Watch the video. At first, the paddle lets the ball drop into oblivion, knowing no better. Eventually, just mucking about, it knocks the ball back, destroys a brick and gets a point, so it recognises this and does it more often. After two hours’ practice, or about 300 games, it has become seriously good, better than you or I will ever be. Then, after about 600 games, things get spooky. The algorithm starts aiming at the same spot, over and over, in order to burrow through the bricks into the space behind. Once there, as any Breakout player knows, the ball will bounce around for a while, gathering free points. It’s a good strategy that the computer came up with on its own.

“When our researchers saw this, that actually shocked them,” DeepMind’s CEO, Demis Hassabis, told an audience at a technology conference in Paris. You can watch his demonstration, too, and hear the laughter and applause when the machine figures out its burrowing strategy. The computer has become intelligent, a bit like us.

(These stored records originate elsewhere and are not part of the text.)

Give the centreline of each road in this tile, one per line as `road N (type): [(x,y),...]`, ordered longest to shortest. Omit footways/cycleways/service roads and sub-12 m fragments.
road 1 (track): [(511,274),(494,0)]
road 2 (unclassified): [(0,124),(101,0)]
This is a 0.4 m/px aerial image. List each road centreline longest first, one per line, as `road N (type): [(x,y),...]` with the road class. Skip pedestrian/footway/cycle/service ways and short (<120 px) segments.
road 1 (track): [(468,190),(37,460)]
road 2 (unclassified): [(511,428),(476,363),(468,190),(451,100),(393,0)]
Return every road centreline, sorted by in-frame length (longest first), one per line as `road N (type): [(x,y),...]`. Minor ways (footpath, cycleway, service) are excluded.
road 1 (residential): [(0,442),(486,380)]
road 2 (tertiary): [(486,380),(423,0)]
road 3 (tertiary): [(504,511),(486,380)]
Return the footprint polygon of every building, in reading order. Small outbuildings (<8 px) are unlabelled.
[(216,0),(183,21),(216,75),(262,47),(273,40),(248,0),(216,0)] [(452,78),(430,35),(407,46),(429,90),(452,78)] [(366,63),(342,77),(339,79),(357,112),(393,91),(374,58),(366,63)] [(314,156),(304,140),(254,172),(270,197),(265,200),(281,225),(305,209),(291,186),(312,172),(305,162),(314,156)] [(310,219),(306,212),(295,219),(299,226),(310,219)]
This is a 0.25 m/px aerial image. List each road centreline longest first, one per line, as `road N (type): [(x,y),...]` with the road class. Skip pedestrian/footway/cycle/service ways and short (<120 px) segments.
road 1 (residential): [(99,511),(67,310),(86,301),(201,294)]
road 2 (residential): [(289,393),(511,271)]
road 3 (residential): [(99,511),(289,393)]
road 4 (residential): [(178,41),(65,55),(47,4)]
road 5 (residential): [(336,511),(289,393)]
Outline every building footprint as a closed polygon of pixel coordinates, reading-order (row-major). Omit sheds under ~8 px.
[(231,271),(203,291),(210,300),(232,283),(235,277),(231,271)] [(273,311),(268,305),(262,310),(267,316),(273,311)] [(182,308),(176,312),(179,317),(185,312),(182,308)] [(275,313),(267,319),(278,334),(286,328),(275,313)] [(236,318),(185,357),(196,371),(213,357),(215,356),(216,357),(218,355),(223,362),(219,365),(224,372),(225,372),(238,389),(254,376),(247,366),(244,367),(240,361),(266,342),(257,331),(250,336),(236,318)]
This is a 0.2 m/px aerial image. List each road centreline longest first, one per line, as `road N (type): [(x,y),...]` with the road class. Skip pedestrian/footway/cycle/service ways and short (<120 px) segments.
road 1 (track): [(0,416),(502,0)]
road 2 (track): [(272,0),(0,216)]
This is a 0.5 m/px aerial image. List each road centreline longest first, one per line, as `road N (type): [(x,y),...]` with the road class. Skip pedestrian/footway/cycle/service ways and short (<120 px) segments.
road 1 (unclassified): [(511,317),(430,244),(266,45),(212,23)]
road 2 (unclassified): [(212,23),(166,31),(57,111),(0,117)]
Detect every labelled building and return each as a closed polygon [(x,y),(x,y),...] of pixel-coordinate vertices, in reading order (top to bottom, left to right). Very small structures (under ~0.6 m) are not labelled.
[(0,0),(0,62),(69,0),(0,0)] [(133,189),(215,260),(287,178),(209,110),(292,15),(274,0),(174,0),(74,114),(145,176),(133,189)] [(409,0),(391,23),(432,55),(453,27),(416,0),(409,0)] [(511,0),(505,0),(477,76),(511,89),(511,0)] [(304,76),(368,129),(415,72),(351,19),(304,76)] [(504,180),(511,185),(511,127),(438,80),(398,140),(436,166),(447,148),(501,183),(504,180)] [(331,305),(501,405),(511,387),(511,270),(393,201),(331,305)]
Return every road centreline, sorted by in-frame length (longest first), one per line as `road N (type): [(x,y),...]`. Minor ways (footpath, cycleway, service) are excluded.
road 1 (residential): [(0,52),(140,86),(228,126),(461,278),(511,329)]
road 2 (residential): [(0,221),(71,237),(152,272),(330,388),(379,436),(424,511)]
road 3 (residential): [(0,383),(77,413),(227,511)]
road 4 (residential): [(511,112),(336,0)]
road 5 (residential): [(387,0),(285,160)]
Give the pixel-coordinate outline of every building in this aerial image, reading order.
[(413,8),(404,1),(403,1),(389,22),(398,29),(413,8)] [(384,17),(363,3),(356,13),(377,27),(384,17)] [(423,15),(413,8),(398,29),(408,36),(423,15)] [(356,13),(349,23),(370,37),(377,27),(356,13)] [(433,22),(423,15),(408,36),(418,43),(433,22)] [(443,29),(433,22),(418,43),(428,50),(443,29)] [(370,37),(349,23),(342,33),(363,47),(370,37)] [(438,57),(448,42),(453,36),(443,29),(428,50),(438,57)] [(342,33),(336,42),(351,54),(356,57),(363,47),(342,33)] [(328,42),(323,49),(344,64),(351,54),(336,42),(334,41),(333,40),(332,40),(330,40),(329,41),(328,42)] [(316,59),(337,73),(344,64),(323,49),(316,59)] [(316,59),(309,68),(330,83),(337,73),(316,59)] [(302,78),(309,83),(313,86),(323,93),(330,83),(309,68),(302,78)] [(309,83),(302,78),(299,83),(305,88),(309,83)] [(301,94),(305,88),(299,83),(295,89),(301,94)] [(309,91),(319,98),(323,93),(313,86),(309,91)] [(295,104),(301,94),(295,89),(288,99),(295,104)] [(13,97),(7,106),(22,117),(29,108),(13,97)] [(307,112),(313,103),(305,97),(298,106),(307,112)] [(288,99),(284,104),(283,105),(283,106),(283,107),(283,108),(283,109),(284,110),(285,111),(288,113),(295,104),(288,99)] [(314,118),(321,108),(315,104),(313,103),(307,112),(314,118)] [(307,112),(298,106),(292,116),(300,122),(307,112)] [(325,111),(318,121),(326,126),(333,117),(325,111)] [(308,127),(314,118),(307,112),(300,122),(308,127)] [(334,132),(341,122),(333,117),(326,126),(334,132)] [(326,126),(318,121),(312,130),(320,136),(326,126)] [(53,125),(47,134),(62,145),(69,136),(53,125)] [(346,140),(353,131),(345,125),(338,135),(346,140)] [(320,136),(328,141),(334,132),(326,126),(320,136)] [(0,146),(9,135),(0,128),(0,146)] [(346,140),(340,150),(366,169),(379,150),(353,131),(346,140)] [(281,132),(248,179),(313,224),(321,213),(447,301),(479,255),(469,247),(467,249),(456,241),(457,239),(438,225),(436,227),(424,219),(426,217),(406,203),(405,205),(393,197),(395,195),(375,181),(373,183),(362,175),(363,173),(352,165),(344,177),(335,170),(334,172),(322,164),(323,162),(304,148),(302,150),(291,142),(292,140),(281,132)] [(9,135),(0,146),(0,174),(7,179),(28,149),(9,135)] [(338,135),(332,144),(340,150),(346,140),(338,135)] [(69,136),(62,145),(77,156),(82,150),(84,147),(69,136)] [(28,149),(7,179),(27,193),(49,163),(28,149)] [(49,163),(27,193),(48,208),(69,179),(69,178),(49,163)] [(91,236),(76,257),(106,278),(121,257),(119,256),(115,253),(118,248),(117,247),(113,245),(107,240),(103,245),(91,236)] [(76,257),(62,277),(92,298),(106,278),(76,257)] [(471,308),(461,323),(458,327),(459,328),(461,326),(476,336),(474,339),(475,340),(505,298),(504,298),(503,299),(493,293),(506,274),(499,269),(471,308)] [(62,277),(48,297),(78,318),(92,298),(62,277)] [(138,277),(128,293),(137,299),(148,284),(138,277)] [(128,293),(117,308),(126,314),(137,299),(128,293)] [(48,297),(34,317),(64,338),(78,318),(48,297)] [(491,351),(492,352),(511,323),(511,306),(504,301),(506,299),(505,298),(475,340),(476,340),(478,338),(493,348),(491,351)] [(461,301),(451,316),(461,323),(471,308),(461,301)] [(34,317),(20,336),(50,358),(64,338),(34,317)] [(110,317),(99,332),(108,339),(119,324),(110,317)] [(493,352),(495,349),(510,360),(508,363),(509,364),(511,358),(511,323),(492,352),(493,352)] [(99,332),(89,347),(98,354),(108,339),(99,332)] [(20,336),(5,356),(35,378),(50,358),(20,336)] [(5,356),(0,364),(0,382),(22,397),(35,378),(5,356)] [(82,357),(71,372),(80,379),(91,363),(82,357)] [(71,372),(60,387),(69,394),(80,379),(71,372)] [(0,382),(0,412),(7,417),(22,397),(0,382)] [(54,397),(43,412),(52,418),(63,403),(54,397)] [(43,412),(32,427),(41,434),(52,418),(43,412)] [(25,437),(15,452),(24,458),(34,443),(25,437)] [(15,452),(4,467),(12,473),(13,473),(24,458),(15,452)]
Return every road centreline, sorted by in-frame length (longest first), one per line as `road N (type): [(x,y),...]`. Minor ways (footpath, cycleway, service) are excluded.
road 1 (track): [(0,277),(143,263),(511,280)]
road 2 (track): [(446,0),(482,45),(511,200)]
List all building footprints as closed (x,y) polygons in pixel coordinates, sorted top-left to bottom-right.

“Artificial intelligence” is just about the oldest and most hyped of all computing’s buzz phrases. The idea was first mooted seriously by Alan Turing in Computing Machinery And Intelligence, the 1950 paper in which he proposed what became known as the Turing test: if a machine could convince you through conversation that it was human, it was doing as much as any human could to prove it was truly thinking. But the term AI was not generally used until 1955, when American mathematician John McCarthy proposed a conference for experts. This took place the following year, and since then the field has run on a roughly two-decade cycle of mania and despair. (Researchers even have a new term – “AI winter” – to describe its spells out of fashion. The 1970s and 1990s were particularly harsh.)

Today there’s a new mania, which looks different from the others: it fits in your pocket. A phone can beat the world chess champion, recognise songs on the radio and pictures of your children, and translate your voice into another language. The Nao robot pictured here with Yotam Ottolenghi can walk on two legs, speak, find a ball and even dance. (It’s a robot, though, not AI: it can’t design a menu.)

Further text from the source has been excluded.